▸ **INSTRUCTIONS FOR THE TASK**:
Rewrite the stretch from the row containing "right shoulder: (699, 504, 13)" through the last of the rows, putting "right hip joint" wherever "right hip" appears and leaving everything else unchanged.

▸ **DATA PROVIDED**:
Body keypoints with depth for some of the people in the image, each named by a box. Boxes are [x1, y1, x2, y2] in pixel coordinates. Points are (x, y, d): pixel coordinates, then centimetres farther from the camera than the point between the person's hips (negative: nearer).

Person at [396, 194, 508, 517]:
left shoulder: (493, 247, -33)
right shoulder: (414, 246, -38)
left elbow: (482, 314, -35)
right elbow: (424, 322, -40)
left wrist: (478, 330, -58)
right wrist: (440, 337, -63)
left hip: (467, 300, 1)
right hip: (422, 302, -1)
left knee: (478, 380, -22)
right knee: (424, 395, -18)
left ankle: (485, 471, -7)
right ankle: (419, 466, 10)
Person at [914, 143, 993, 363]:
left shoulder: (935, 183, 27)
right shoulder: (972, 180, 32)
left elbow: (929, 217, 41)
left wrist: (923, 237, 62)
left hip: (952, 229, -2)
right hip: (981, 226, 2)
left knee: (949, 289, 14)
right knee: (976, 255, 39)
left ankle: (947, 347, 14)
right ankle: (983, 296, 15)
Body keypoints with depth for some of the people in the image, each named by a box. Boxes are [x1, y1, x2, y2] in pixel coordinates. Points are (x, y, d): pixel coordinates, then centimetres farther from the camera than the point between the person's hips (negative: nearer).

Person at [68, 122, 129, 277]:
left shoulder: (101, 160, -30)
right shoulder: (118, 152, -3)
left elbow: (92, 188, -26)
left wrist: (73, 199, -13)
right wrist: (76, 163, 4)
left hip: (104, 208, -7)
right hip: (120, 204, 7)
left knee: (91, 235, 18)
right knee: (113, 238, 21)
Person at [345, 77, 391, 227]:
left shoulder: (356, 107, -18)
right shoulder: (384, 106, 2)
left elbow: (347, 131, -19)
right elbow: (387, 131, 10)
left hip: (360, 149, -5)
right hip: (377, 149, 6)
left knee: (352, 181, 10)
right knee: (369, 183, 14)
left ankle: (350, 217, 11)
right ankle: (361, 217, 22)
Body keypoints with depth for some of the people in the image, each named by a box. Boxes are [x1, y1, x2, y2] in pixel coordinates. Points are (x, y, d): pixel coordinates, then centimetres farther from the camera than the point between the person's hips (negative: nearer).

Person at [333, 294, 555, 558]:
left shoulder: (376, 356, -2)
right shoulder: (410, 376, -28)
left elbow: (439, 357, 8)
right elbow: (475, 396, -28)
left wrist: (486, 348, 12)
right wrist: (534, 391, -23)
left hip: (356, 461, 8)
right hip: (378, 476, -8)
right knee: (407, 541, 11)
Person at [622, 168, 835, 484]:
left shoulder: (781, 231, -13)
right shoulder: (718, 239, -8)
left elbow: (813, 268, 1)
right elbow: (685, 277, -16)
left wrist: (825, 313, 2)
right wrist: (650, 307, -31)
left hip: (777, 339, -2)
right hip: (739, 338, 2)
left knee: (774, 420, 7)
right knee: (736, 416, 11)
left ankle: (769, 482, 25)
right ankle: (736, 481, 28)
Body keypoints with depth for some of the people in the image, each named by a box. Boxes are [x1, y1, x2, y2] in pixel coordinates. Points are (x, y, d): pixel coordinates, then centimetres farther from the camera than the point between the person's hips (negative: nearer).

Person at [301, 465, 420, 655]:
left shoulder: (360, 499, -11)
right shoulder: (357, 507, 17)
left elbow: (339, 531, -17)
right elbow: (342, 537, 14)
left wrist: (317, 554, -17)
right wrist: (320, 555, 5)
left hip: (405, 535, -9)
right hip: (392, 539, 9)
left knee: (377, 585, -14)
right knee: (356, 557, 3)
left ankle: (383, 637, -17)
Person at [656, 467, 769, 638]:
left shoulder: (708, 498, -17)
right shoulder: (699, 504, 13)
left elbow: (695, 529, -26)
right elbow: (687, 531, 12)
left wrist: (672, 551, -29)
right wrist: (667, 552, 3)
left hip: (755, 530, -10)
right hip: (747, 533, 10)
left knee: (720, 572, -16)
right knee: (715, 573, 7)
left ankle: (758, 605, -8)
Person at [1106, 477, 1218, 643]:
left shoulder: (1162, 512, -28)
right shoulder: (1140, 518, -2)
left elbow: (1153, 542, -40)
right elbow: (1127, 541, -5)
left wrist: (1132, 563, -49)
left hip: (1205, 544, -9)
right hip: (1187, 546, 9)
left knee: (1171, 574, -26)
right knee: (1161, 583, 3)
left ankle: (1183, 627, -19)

▸ **YOUR RESPONSE**:
right shoulder: (699, 504, 13)
left elbow: (695, 529, -26)
right elbow: (687, 531, 12)
left wrist: (672, 551, -29)
right wrist: (667, 552, 3)
left hip: (755, 530, -10)
right hip joint: (747, 533, 10)
left knee: (720, 572, -16)
right knee: (715, 573, 7)
left ankle: (758, 605, -8)
Person at [1106, 477, 1218, 643]:
left shoulder: (1162, 512, -28)
right shoulder: (1140, 518, -2)
left elbow: (1153, 542, -40)
right elbow: (1127, 541, -5)
left wrist: (1132, 563, -49)
left hip: (1205, 544, -9)
right hip joint: (1187, 546, 9)
left knee: (1171, 574, -26)
right knee: (1161, 583, 3)
left ankle: (1183, 627, -19)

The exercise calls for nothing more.